PROBLEM TO WORK ON → Repeat verbatim the portion of the Deathtrack text between "The player chooses" and "but was unreleased.", inclusive.
──────── PASSAGE ────────
- Developer: Dynamix
- Publisher: Activision
- Director: Jeffrey Tunnell
- Producers: Steven Ackrich John A. S. Skeel
- Designers: Terry Ishida Dariusz Lukaszuk
- Programmer: Dariusz Lukaszuk
- Composer: Russell Lieblich
- Platform: MS-DOS
- Release: NA: December 1989;
- Genres: Racing, vehicular combat
- Mode: Single-player

= Deathtrack =

1989 video game

DeathTrack is a first-person, futuristic racing game developed for MS-DOS by Dynamix and published by Activision in 1989. The game is set in a future America, where the player is a racer in a circuit that allows participants to attack their opponents. It included strategic upgrade mechanics, as well as different vehicles to chose from.

==Gameplay==
There are two ways to win a race: be the first to finish the race, or be the only one to finish the race. Based in a futuristic America, the player races on various tracks across the country for money, which can be spent on armor, weapons and other modifications to protect and use against the competition. There are ten tracks in ten cities. The track for each city is unique, as is each opponent's 3D polygonal car.

The player chooses from one of three cars (either "The Hellcat" for high speed, "The Crusher" for high firepower or "The Pitbull" for heavy armor) and begins racing against other drivers. The player starts with $10,000 to spend on weapons, and earns more money by winning races. For each item the player buys, there are three variants: small/ineffective, medium/good and large/best.

==Reception==
Computer Gaming World called DeathTrack "an outstanding new action game ... gratuitous violence at its therapeutic best", praising the graphics.

In 1996, Computer Gaming World declared Deathtrack the 124th best computer game ever released.

==Legacy==
A Game Boy version was in the works by game developer Argonaut Software, but was unreleased.

A sequel, Death Track: Resurrection, was released on February 22, 2008 in Russia and later in North America and Europe. An Xbox 360 version of the game was expected to be released later in 2009.
──────── INFORMATION GIVEN ────────
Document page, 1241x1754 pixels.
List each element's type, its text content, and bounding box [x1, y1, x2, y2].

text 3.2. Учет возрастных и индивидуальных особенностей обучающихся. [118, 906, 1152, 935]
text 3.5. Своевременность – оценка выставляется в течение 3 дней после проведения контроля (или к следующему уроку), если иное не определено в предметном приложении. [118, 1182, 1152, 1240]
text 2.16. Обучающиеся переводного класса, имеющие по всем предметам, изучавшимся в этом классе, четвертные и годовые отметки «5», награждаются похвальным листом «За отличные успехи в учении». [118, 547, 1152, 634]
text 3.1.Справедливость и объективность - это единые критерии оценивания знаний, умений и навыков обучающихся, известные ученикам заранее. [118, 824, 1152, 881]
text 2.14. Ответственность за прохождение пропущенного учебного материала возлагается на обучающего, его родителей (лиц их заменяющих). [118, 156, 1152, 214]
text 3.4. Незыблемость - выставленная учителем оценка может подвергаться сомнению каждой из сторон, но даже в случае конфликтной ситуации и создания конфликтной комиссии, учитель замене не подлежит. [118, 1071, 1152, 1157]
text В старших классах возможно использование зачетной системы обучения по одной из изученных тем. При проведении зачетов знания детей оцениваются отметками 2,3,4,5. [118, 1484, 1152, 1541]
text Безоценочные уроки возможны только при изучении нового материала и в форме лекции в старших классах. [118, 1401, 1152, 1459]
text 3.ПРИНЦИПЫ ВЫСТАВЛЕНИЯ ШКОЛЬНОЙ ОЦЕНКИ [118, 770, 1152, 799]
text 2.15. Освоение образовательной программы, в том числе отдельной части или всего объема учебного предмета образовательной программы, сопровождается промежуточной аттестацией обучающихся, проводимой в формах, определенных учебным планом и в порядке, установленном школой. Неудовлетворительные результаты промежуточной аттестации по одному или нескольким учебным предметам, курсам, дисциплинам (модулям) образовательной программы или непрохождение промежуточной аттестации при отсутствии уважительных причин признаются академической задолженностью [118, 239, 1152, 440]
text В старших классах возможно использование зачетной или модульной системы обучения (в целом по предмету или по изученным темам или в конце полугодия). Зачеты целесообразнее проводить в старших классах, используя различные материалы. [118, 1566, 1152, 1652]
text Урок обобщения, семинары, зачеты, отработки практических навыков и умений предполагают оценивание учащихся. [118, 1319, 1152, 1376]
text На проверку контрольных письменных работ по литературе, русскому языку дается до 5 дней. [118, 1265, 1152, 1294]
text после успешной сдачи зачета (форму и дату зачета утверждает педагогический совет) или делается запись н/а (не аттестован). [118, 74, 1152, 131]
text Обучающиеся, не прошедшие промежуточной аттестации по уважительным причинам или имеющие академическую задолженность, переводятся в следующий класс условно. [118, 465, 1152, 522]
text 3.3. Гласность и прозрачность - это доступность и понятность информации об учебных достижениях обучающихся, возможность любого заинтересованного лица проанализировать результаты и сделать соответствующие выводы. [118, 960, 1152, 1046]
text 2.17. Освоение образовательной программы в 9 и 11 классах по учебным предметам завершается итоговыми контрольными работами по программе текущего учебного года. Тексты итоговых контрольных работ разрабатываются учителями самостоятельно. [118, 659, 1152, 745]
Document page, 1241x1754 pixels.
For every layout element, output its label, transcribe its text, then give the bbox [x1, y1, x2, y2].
────────
EXERCISE OUTPUT →
The player chooses from one of three cars (either "The Hellcat" for high speed, "The Crusher" for high firepower or "The Pitbull" for heavy armor) and begins racing against other drivers. The player starts with $10,000 to spend on weapons, and earns more money by winning races. For each item the player buys, there are three variants: small/ineffective, medium/good and large/best.

==Reception==
Computer Gaming World called DeathTrack "an outstanding new action game ... gratuitous violence at its therapeutic best", praising the graphics.

In 1996, Computer Gaming World declared Deathtrack the 124th best computer game ever released.

==Legacy==
A Game Boy version was in the works by game developer Argonaut Software, but was unreleased.